Andy Summers, the guitarist with the Police (how splendidly bizarre it would be if police departments actually employed guitarists - "officer, we have a homicide. Send in someone who can play sweeping arpeggios!") had an appallingly funny song on their last outing ("Synchronicity") called "Mother". This ditty, probably co-written by The Police and the man who observed Mother's Day all year around - Norman Bates - was about the singer's dread of the phone and his (Andy's, not the phone's) mother. "If the telephone's ringing, must be my mother on the phone" went the lyrics. (Just why he dreads her he explains in the last 2 verses.)

I bear no such ill-feelings towards the Mater, but I recently discovered that like Mr. Summers, I too have developed a fear of the ringing phone. Here's why.

I am in the shower, relishing the sharp sting of the hot water. During the
vastly overrated (but important) soaping process, I am singing to a wild, ecstatic crowd of one and that's when I hear the phone ring. It's not the landline phone, but the cellphone. I hear about four rings and then the ringing stops. I continue my showering and singing. A few minutes later, the phone rings again. I turn the shower off and the cellphone stops ringing. At that exact moment. Freaky, but I am not worried yet.

Playing guitar and listening to loud music 24x7 has given me something more than just enjoyment. I sometimes experience a mild case of tinnitus in one ear. So when I first heard the phone ring, I blamed it on the tinnitus. But I knew the tinnitus tone has a very different quality. It's a thinner, "tinnier" (duh) sound and the sound I heard from the bedroom was, unmistakably, my cellphone.

So I check the cellphone screen. No missed calls, no voice mails, no text messages. This happens again and again over the next several mornings. Everyday, it's the same thing. The phone rings, I look at the screen, nothing there.

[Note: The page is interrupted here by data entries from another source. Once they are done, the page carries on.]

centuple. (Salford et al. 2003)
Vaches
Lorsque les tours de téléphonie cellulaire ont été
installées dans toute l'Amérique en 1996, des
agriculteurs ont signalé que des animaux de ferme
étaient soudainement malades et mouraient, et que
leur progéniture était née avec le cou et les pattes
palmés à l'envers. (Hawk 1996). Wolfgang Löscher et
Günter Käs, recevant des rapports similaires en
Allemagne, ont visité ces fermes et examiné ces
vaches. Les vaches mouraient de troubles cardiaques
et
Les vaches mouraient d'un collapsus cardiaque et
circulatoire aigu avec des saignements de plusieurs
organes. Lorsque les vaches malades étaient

Sheer coincidence that around the time I first heard this mysterious ringing, I was reading a book about a famous schizophrenic. All those descriptions of Dr. Minor's delusions in the "The Professor And The Madman" started to scare me. Was I losing it? Why did that cellphone ring everytime I was in the bathroom? And if that damn ghost was so interested in talking to me, why couldn't he call me on the landline so I didn't lose precious minutes during the peak period? (Answer: he can't, because telemarketers are busy leaving me lengthy messages about lowering my mortgage rates, gifting me a plasma TV, sending me on a trip to Hawaii and buying me a new Hummer. Someone looks out for #1, I tell you.)

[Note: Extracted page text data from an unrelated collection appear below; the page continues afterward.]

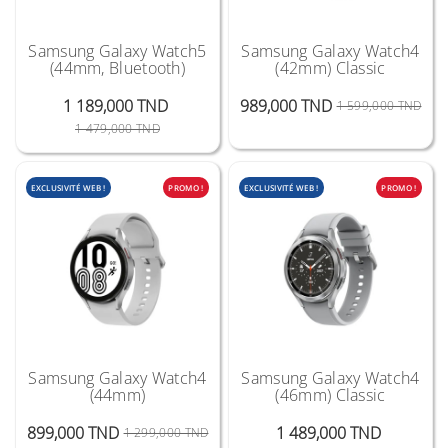
Samsung Galaxy Watch5
Samsung Galaxy Watch4
(44mm, Bluetooth)
(42mm) Classic
Prix
Prix
1 189,000 TND
989,000 TND
1 599,000 TND
Prix Public
Prix
1 479,000 TND
EXCLUSIVITÉ WEB !
PROMO !
EXCLUSIVITÉ WEB !
PROMO !
Samsung Galaxy Watch4
Samsung Galaxy Watch4
(44mm)
(46mm) Classic
Prix Public
Prix
899,000 TND
1 489,000 TND
1 299,000 TND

Well, I am not alone. They call this "phantom ringing" a "psycho-acoustic" phenomenon.

When experts attach "psycho" to another word to explain a strange phenomenon, it comes as such a relief. But I wonder how they will explain the blood-soaked arm that sometimes comes out from below my bed at night?

Mother!

Thursday, May 04, 2006

This Land of Milk, Honey and Obscure Metaphors

Condi Rice says it's "time to shake the trees" over Darfur. I like the sound of that line. It's tough, it's direct and it inspires action. But I am a little curious about the resulting mail-trail in Ms. Rice's office:


Dear Staff members,

Re Darfur/Sudan, it's official: time to shake the trees.

Sincerely,

***

Boss,

Re your Darfur memo: which trees?

Confused,

***

Dear Staff members,

The ones bearing large, hard fruit. What did you think?

Disappointed,

***
Chief,

No trees in Darfur match the description.

Perplexed

***

Dear Staff Members,

Never mind. Just send in the 101st Airborne.

Sincerely

Wednesday, May 03, 2006

Tukaram to Thyagaraja

An interview with vocalist extraordinaire Aruna Sairam. Definitely worth a recycle.

I spent all of last Sunday morning listening to one of her concert recordings. So what if the filter coffee was fake and came from a plastic jar, Aruna Sairam's singing is the real deal and nothing else matters.

Tuesday, May 02, 2006

Saw You Later, Alligator

Thanks to the tropical storm in Australia, mankind has finally found the answer to an age-old puzzler: If a 14.5-foot crocodile and a chainsaw fought each other, who would win?

Atta boy, Brutus. Now go back to improving your shining tail.

(First one to point out that the alligator and the crocodile are different creatures will be asked to read the Opal Mehta book. The "unedited" version. Aloud. Twice.)